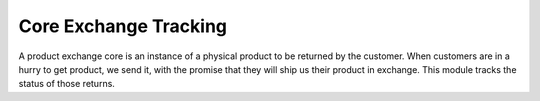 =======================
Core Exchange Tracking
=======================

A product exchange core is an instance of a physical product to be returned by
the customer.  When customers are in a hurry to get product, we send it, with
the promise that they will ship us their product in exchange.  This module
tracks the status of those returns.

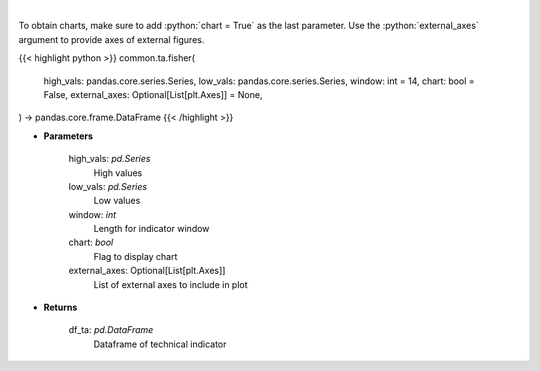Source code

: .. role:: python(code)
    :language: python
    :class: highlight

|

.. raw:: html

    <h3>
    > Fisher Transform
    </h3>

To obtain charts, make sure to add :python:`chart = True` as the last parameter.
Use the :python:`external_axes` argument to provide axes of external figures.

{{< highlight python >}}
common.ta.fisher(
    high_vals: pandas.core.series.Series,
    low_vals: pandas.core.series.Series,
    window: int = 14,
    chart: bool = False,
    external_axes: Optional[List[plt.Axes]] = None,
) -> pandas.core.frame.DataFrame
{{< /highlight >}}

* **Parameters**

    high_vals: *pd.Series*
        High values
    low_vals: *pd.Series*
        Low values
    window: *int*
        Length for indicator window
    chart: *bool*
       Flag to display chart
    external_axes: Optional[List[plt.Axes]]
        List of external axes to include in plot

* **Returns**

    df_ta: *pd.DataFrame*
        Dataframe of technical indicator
• • • • •
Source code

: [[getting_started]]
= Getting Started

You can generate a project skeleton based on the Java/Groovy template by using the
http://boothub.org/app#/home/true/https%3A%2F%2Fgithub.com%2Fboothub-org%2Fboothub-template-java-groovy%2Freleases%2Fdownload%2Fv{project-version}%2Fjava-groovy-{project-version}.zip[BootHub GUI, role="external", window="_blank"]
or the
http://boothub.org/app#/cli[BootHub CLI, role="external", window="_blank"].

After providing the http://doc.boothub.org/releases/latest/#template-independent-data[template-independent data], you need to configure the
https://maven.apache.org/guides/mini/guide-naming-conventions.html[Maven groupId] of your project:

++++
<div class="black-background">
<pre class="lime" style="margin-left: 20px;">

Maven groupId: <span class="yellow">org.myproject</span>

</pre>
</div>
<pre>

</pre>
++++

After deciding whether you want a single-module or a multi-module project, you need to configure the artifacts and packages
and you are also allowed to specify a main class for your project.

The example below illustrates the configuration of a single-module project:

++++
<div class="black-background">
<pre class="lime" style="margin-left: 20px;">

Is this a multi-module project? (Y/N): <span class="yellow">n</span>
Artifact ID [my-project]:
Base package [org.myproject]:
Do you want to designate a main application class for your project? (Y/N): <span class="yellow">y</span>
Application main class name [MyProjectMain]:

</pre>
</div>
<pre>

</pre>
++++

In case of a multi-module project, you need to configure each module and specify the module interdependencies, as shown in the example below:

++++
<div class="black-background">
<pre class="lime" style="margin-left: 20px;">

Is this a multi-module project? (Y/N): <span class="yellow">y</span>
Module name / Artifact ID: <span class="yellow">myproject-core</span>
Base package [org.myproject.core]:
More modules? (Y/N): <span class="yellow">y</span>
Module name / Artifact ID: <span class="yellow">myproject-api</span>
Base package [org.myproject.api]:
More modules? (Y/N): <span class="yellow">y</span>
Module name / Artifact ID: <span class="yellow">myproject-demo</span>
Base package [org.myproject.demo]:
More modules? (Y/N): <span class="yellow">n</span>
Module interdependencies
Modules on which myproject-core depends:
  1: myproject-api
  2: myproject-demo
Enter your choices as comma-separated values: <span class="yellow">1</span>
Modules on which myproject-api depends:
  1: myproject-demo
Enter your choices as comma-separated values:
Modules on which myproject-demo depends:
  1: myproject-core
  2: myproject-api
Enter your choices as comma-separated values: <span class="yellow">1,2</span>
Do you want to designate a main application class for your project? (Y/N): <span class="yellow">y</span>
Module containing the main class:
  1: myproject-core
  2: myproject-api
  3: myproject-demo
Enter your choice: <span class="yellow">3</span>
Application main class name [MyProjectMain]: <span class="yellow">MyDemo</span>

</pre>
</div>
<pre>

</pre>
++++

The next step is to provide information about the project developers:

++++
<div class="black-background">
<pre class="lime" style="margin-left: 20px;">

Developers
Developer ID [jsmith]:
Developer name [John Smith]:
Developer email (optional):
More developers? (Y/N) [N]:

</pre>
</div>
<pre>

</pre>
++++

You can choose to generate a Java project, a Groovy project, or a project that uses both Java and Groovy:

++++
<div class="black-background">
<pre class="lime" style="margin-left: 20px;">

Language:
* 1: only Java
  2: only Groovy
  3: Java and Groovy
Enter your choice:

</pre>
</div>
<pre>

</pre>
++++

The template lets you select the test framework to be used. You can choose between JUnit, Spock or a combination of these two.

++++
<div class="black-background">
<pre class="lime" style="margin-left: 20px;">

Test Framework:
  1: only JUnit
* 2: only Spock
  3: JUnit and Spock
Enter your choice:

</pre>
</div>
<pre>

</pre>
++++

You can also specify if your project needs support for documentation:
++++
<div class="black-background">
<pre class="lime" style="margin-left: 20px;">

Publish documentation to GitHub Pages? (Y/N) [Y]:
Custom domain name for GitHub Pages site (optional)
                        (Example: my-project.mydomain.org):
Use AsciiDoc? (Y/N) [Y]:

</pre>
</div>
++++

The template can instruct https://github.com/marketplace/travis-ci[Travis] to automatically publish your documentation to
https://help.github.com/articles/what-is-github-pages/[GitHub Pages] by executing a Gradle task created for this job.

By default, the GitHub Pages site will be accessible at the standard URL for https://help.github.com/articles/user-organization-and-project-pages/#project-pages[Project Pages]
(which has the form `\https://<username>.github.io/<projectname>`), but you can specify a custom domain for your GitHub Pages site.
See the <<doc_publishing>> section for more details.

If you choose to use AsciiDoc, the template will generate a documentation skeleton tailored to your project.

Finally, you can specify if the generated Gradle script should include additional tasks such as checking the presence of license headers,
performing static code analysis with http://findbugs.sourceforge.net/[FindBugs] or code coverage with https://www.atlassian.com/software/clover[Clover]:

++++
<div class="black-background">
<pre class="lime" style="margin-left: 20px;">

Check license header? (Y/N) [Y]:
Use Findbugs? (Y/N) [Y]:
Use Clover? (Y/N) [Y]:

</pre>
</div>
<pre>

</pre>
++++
• • • • •
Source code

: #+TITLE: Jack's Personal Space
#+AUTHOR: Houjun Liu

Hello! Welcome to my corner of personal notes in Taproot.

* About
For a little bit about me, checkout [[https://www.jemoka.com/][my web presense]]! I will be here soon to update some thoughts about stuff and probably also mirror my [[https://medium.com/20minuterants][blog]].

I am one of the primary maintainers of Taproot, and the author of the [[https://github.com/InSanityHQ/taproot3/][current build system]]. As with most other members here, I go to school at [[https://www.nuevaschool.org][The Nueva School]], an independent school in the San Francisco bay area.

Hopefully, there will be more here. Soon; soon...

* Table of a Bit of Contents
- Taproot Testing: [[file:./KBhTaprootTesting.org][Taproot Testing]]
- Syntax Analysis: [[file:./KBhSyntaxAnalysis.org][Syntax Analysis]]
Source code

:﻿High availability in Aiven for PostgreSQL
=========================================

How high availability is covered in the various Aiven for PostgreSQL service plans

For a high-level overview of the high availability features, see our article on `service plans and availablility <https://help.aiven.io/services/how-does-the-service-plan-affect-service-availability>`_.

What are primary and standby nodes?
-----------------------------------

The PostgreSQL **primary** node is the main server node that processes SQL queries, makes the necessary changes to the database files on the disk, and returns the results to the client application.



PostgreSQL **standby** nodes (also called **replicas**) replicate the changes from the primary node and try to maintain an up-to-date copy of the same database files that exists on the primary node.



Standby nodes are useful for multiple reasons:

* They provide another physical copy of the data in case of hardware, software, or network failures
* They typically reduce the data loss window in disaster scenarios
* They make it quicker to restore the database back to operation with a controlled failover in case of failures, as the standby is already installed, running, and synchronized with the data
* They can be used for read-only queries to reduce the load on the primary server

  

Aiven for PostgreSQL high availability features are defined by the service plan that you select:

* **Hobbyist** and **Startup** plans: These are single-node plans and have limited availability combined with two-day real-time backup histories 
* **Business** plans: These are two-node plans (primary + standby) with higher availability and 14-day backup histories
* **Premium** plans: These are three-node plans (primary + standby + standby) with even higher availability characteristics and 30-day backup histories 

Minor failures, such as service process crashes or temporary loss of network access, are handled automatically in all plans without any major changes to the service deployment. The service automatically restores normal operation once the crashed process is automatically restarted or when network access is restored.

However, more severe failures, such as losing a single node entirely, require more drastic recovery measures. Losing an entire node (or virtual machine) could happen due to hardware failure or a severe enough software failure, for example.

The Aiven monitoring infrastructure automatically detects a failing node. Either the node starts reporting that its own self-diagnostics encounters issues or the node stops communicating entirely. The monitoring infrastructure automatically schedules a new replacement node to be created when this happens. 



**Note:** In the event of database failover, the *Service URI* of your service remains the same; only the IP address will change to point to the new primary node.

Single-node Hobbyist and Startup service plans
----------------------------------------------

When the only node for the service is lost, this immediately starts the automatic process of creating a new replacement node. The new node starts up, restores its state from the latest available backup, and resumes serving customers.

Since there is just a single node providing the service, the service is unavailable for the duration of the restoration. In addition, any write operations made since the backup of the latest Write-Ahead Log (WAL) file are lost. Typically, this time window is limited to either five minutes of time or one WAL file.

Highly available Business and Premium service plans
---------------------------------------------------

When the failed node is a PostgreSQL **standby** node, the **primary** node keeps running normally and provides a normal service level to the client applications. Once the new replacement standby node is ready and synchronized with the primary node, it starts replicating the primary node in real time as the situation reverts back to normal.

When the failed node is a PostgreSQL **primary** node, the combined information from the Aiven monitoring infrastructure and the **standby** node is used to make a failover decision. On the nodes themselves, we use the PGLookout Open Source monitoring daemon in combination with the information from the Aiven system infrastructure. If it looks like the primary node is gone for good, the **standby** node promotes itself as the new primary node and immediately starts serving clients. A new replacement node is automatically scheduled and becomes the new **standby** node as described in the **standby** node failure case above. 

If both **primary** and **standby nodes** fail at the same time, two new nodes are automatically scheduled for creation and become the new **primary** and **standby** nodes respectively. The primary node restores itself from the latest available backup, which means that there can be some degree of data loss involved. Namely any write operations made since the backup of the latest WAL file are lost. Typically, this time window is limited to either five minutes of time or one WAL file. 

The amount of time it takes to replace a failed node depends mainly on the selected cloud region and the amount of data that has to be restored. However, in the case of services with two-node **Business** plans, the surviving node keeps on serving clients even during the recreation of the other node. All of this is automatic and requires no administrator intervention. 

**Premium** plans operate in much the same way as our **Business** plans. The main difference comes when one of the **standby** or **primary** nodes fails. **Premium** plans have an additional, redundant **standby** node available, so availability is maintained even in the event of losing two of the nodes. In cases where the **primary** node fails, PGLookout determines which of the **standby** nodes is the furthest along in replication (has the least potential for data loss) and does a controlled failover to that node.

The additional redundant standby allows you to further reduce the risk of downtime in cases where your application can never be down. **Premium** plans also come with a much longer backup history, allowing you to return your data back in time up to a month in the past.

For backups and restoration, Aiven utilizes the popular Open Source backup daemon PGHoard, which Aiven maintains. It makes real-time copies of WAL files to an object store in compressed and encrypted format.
• • • • •
TASK INSTRUCTIONS » Among the records above, find the lines where the word "site" appears and copy them.

RESPONSE »
Custom domain name for GitHub Pages site (optional)
By default, the GitHub Pages site will be accessible at the standard URL for https://help.github.com/articles/user-organization-and-project-pages/#project-pages[Project Pages]
(which has the form `\https://<username>.github.io/<projectname>`), but you can specify a custom domain for your GitHub Pages site.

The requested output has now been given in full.